Doğaüstü gerilimlerin ve bol aksiyonlu serilerin domine ettiği bu sonbahar anime sezonunda, Netflix’in en büyük sürprizlerinden biri, lanetler veya dövüşler yerine nezaket ve yavaş yavaş filizlenen bir aşk sunan bir dizi oldu. Saka Mikami’nin beğenilen mangasından uyarlanan The Fragrant Flower Blooms with Dignity, sıcacık görselliği, içten performansları ve o zamana meydan okuyan “yasak aşk” temasıyla, şimdiden platformun en çok konuşulan işlerinden biri haline geldi.

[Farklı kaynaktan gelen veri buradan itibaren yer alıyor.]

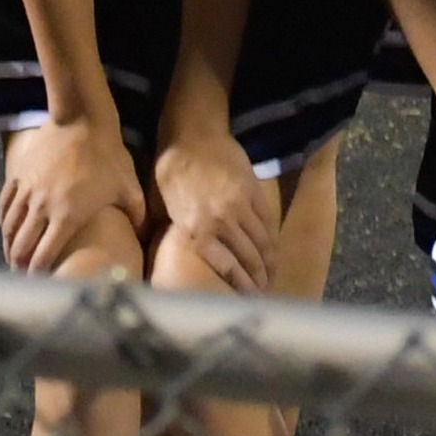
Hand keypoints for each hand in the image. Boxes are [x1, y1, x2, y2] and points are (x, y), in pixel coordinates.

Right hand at [0, 114, 142, 273]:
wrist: (82, 120)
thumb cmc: (108, 155)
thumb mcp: (128, 187)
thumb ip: (136, 215)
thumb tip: (143, 236)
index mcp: (67, 217)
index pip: (45, 256)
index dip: (38, 275)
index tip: (39, 285)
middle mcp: (41, 208)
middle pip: (21, 248)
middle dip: (19, 267)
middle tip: (22, 278)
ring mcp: (26, 192)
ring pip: (9, 229)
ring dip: (8, 247)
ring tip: (12, 259)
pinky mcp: (18, 177)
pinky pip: (4, 206)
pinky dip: (3, 222)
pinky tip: (6, 230)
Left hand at [150, 126, 277, 294]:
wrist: (191, 137)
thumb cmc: (169, 175)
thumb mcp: (163, 211)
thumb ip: (173, 237)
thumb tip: (171, 261)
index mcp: (197, 229)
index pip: (227, 266)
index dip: (241, 285)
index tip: (247, 299)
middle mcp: (223, 220)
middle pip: (249, 257)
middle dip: (258, 279)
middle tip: (263, 294)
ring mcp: (242, 205)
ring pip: (262, 241)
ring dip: (269, 262)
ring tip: (271, 277)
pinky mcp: (254, 191)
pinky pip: (268, 221)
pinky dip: (272, 238)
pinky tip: (273, 251)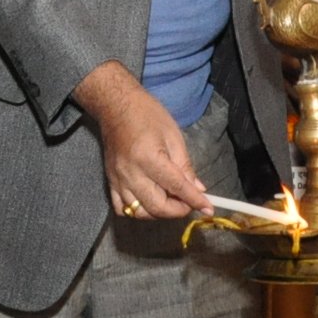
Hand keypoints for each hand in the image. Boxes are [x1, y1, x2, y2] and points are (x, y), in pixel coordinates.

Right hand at [74, 61, 209, 218]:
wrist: (115, 105)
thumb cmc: (147, 114)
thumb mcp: (173, 135)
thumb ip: (184, 165)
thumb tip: (198, 189)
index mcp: (149, 158)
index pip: (176, 187)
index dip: (194, 200)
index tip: (208, 209)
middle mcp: (131, 173)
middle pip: (157, 206)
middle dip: (178, 210)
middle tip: (189, 203)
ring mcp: (118, 179)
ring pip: (139, 212)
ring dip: (159, 213)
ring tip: (170, 201)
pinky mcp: (110, 181)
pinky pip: (121, 208)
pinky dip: (137, 211)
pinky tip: (148, 201)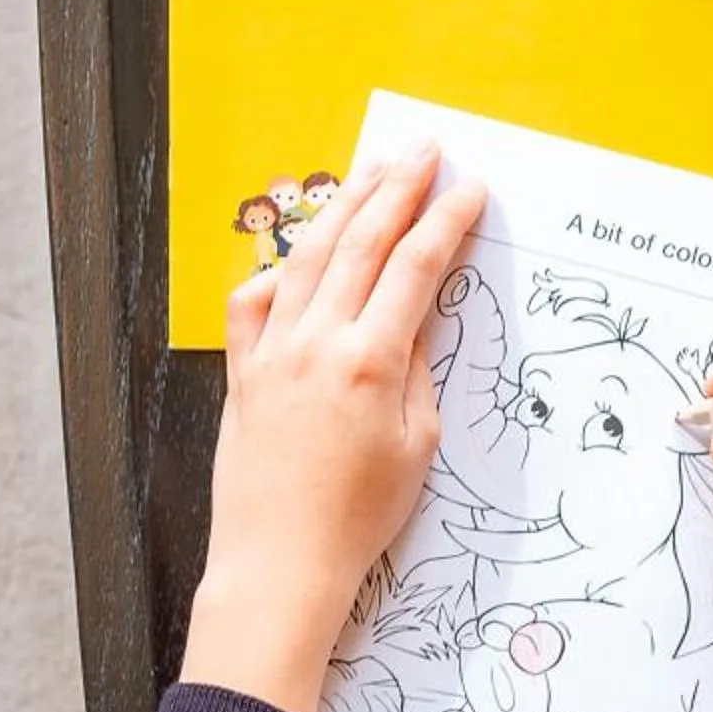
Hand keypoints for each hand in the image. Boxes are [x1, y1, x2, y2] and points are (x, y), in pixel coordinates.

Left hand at [182, 144, 486, 711]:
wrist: (280, 562)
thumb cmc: (359, 517)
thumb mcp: (416, 444)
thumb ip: (415, 370)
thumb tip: (415, 317)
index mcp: (370, 360)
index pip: (416, 268)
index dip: (447, 222)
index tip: (470, 189)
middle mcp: (316, 341)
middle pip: (361, 242)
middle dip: (396, 188)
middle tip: (421, 150)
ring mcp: (272, 350)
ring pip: (308, 256)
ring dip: (344, 206)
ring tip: (371, 171)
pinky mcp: (242, 370)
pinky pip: (255, 300)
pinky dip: (279, 268)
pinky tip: (300, 253)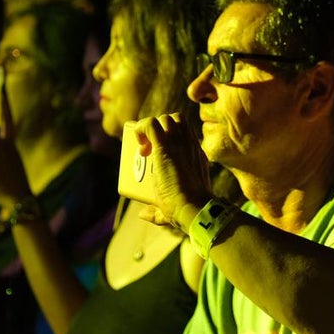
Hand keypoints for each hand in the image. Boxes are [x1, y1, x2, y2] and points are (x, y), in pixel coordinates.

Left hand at [131, 113, 213, 228]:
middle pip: (176, 122)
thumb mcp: (171, 209)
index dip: (169, 138)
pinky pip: (151, 124)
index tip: (156, 153)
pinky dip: (141, 128)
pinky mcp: (166, 147)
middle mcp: (190, 145)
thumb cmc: (186, 212)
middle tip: (148, 150)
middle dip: (161, 129)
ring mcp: (179, 144)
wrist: (193, 208)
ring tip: (143, 149)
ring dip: (151, 128)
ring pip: (166, 119)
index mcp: (195, 156)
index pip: (184, 134)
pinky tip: (137, 141)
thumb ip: (158, 212)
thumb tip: (143, 214)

Yasak Aşkın İki Yakası: Farklı Okullardaki Düşmanlık
Hikayenin merkezinde, birbirine komşu ama aralarında adeta bir uçurum olan iki lise var. Bir yanda, “serseri” olarak ün salmış, disiplinsiz erkeklerin gittiği Chidori Devlet Lisesi. Diğer yanda ise, zengin ailelerin kızlarının okuduğu, prestijli ve katı kuralları olan Kikyo Özel Akademisi. Bu iki okul arasındaki gerilim o kadar yoğundur ki, öğrenciler arasında etkileşim neredeyse imkansızdır.

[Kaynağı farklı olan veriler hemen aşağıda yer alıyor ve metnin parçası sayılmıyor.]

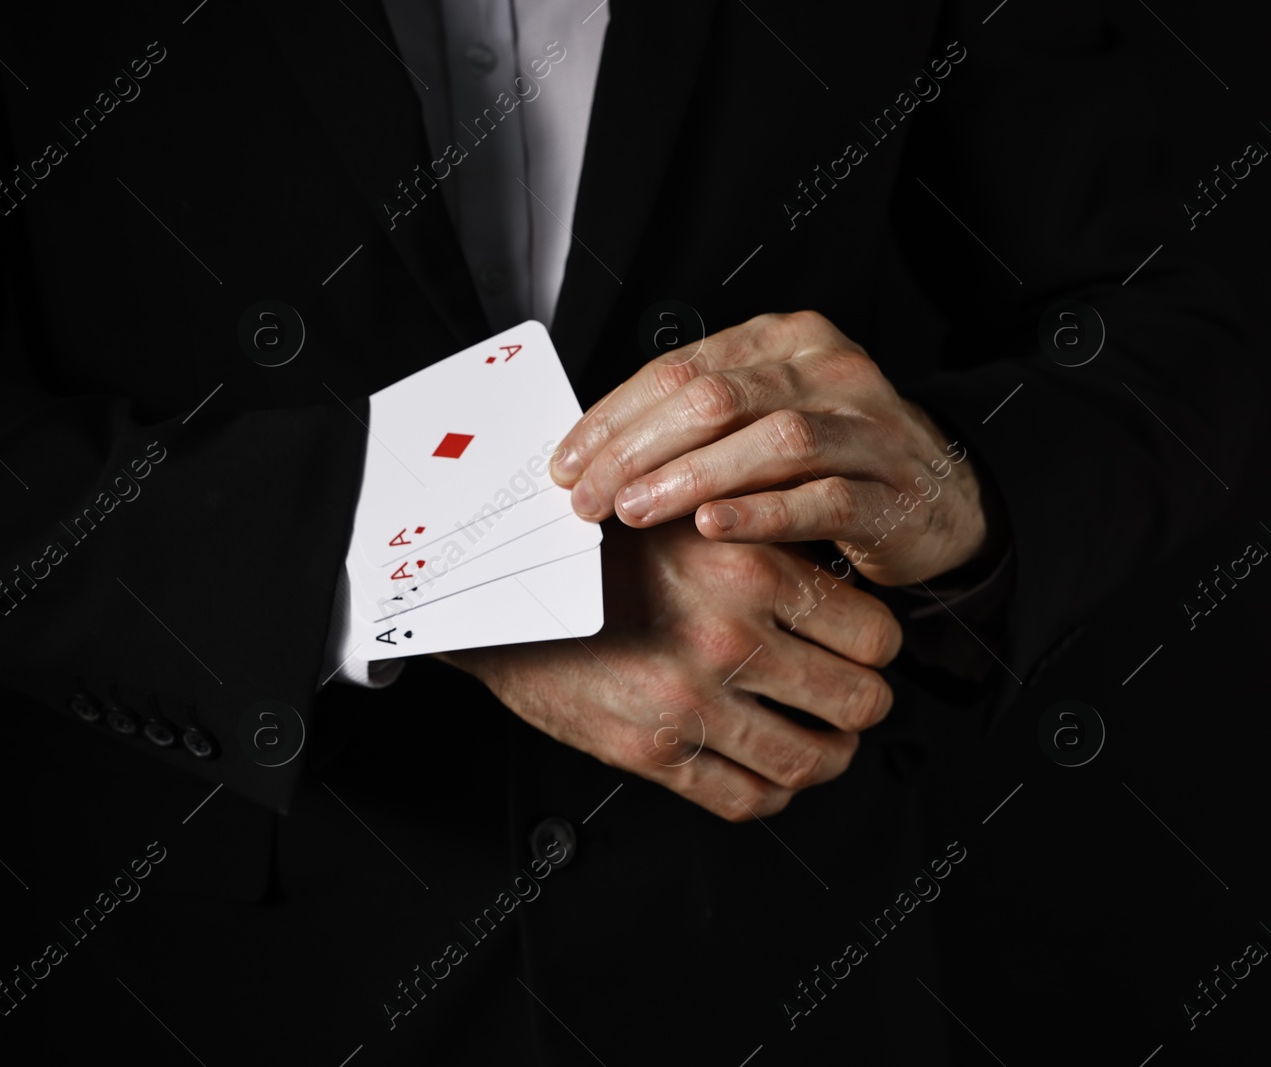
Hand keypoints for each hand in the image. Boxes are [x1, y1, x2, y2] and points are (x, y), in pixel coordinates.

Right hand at [436, 520, 901, 820]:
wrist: (494, 594)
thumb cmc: (588, 550)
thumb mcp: (681, 518)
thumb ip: (759, 541)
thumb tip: (834, 580)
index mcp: (746, 565)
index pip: (873, 632)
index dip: (876, 648)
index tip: (860, 649)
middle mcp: (728, 637)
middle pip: (861, 701)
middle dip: (862, 704)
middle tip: (846, 696)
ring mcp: (691, 703)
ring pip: (814, 760)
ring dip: (828, 755)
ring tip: (817, 738)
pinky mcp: (652, 753)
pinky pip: (748, 799)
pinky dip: (773, 792)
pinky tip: (765, 768)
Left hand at [549, 310, 1003, 586]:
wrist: (944, 496)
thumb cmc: (832, 458)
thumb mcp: (764, 415)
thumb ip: (697, 419)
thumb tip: (592, 453)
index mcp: (786, 340)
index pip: (679, 368)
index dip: (613, 417)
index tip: (566, 463)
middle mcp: (829, 370)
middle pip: (715, 398)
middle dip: (636, 450)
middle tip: (586, 498)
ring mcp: (867, 428)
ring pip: (769, 440)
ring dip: (689, 476)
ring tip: (631, 511)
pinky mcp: (891, 491)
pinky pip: (820, 498)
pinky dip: (760, 512)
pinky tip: (710, 527)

İşte bu “düşman” kamplardan gelen iki gencin, Chidori öğrencisi olan ve korkutucu görünüşüyle tanınan Rintaro Tsumugi ile Kikyo öğrencisi olan tatlı ama kararlı Kaoruko Waguri’nin tesadüfen tanışması da bu yüzden bu kadar büyüleyici. Üstelik bu tanışma, okulun gerilimli koridorlarında değil, Rintaro’nun ailesinin pastanesinde gerçekleşir. Kaoruko, pastanenin sadık bir müşterisi olur ve Rintaro’nun o sert görünüşünün ardındaki nazik ve samimi insanı gören ilk kişilerden biri olur.
Sadece Bir Aşk Hikayesi Değil: Neden Bu Kadar Sevildi?
Bu “yasak aşk” kurulumu size Romeo ve Juliet‘i hatırlattıysa, yalnız değilsiniz. Ancak bu hikaye, hançerler ve trajik kaderler yerine, nezaket, mizah ve birine açılmak için gereken o küçük cesaret anlarına odaklanıyor. Diziyi bu kadar özel kılan şeylerden biri de arkasındaki stüdyo: CloverWorks. Horimiya ve My Dress-Up Darling gibi son yılların en sevilen ve en karakter odaklı romantik animelerine imza atan bu stüdyo, yine o kendine has, kaliteli ve duygusal derinliği olan işçiliğini konuşturmuş.
Dizinin yönetmeni Miyuki Kuroki (Akebi’s Sailor Uniform, Spy x Family), karakterlerin arasındaki o hassas duygusal anları, acele etmeyen bir tempoyla ve gerçekçi görsellerle hayata geçiriyor. Hatta stüdyonun, Rintaro’nun aile pastanesinin otantik görünmesi için gerçek pastanelere danıştığı biliniyor. Bu, hikayenin o “yaşanmışlık” hissine büyük katkı sağlıyor.
Romeo ve Juliet’e Bir Umut Işığı
“Yasak aşk” hikayeleri genellikle trajediyle biter. Ancak bu anime, bu klişeyi alıp umuda dönüştürüyor. Evet, okullar rakip ve sınıf arkadaşları bu ilişkiye kaşlarını çatıyor olabilir. Ama dizi, iletişimin ve cesaretin en köklü ayrımları bile ortadan kaldırabileceğini savunuyor. Manganın yaratıcısı Saka Mikami’nin “tüm karakterlerin nazik olduğu bir hikaye yazmak istedim” sözü, dizinin ruhunu özetliyor. Anlaşmazlıklar, sonsuz bir melodram yerine, konuşarak çözülüyor.
Bu yönüyle dizi, hem bir saygı duruşu hem de bir altüst ediş. Tıpkı Romeo ve Juliet gibi, Rintaro ve Kaoruko da kendilerinden daha büyük sistemlere (sosyoekonomik sınıflar, itibar, okul rekabeti) karşı mücadele ediyor. Ama Shakespeare’in o talihsiz gençlerinin aksine, onların hikayesi umutsuzluğa değil, büyümeye ve olasılıklara doğru ilerliyor.